## start Input data

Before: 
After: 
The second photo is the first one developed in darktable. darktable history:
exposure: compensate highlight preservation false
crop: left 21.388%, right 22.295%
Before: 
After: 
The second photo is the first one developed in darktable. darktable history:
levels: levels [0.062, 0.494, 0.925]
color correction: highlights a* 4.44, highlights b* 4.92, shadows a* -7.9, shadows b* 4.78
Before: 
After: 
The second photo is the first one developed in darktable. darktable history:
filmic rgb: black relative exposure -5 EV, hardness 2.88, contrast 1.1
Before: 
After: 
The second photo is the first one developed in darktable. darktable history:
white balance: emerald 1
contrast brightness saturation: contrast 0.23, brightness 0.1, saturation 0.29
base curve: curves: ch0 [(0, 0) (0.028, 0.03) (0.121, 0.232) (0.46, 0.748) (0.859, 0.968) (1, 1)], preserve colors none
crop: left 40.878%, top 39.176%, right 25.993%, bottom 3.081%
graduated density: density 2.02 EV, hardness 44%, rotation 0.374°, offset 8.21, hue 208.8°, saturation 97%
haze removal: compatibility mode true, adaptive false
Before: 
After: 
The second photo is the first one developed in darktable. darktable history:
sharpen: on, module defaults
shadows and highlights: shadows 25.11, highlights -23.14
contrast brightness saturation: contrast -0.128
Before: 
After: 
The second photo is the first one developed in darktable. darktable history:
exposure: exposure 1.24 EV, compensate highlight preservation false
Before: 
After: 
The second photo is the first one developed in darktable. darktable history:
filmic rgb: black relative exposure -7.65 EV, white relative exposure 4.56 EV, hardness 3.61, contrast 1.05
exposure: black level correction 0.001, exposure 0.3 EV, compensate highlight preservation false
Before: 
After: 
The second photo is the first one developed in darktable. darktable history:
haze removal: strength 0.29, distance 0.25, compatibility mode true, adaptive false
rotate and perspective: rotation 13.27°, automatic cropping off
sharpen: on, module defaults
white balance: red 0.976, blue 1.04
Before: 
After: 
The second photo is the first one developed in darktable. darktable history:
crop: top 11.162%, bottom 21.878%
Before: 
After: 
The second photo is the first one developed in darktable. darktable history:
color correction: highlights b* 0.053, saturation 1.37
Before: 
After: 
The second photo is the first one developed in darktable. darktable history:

## end Input data

Convert the listing above into a Markdown table with two columns, No. and Entry. Put each non-blank line in its own numbered row.

| No. | Entry |
|---|---|
| 1 | Before:  |
| 2 | After:  |
| 3 | The second photo is the first one developed in darktable. darktable history: |
| 4 | exposure: compensate highlight preservation false |
| 5 | crop: left 21.388%, right 22.295% |
| 6 | Before:  |
| 7 | After:  |
| 8 | The second photo is the first one developed in darktable. darktable history: |
| 9 | levels: levels [0.062, 0.494, 0.925] |
| 10 | color correction: highlights a* 4.44, highlights b* 4.92, shadows a* -7.9, shadows b* 4.78 |
| 11 | Before:  |
| 12 | After:  |
| 13 | The second photo is the first one developed in darktable. darktable history: |
| 14 | filmic rgb: black relative exposure -5 EV, hardness 2.88, contrast 1.1 |
| 15 | Before:  |
| 16 | After:  |
| 17 | The second photo is the first one developed in darktable. darktable history: |
| 18 | white balance: emerald 1 |
| 19 | contrast brightness saturation: contrast 0.23, brightness 0.1, saturation 0.29 |
| 20 | base curve: curves: ch0 [(0, 0) (0.028, 0.03) (0.121, 0.232) (0.46, 0.748) (0.859, 0.968) (1, 1)], preserve colors none |
| 21 | crop: left 40.878%, top 39.176%, right 25.993%, bottom 3.081% |
| 22 | graduated density: density 2.02 EV, hardness 44%, rotation 0.374°, offset 8.21, hue 208.8°, saturation 97% |
| 23 | haze removal: compatibility mode true, adaptive false |
| 24 | Before:  |
| 25 | After:  |
| 26 | The second photo is the first one developed in darktable. darktable history: |
| 27 | sharpen: on, module defaults |
| 28 | shadows and highlights: shadows 25.11, highlights -23.14 |
| 29 | contrast brightness saturation: contrast -0.128 |
| 30 | Before:  |
| 31 | After:  |
| 32 | The second photo is the first one developed in darktable. darktable history: |
| 33 | exposure: exposure 1.24 EV, compensate highlight preservation false |
| 34 | Before:  |
| 35 | After:  |
| 36 | The second photo is the first one developed in darktable. darktable history: |
| 37 | filmic rgb: black relative exposure -7.65 EV, white relative exposure 4.56 EV, hardness 3.61, contrast 1.05 |
| 38 | exposure: black level correction 0.001, exposure 0.3 EV, compensate highlight preservation false |
| 39 | Before:  |
| 40 | After:  |
| 41 | The second photo is the first one developed in darktable. darktable history: |
| 42 | haze removal: strength 0.29, distance 0.25, compatibility mode true, adaptive false |
| 43 | rotate and perspective: rotation 13.27°, automatic cropping off |
| 44 | sharpen: on, module defaults |
| 45 | white balance: red 0.976, blue 1.04 |
| 46 | Before:  |
| 47 | After:  |
| 48 | The second photo is the first one developed in darktable. darktable history: |
| 49 | crop: top 11.162%, bottom 21.878% |
| 50 | Before:  |
| 51 | After:  |
| 52 | The second photo is the first one developed in darktable. darktable history: |
| 53 | color correction: highlights b* 0.053, saturation 1.37 |
| 54 | Before:  |
| 55 | After:  |
| 56 | The second photo is the first one developed in darktable. darktable history: |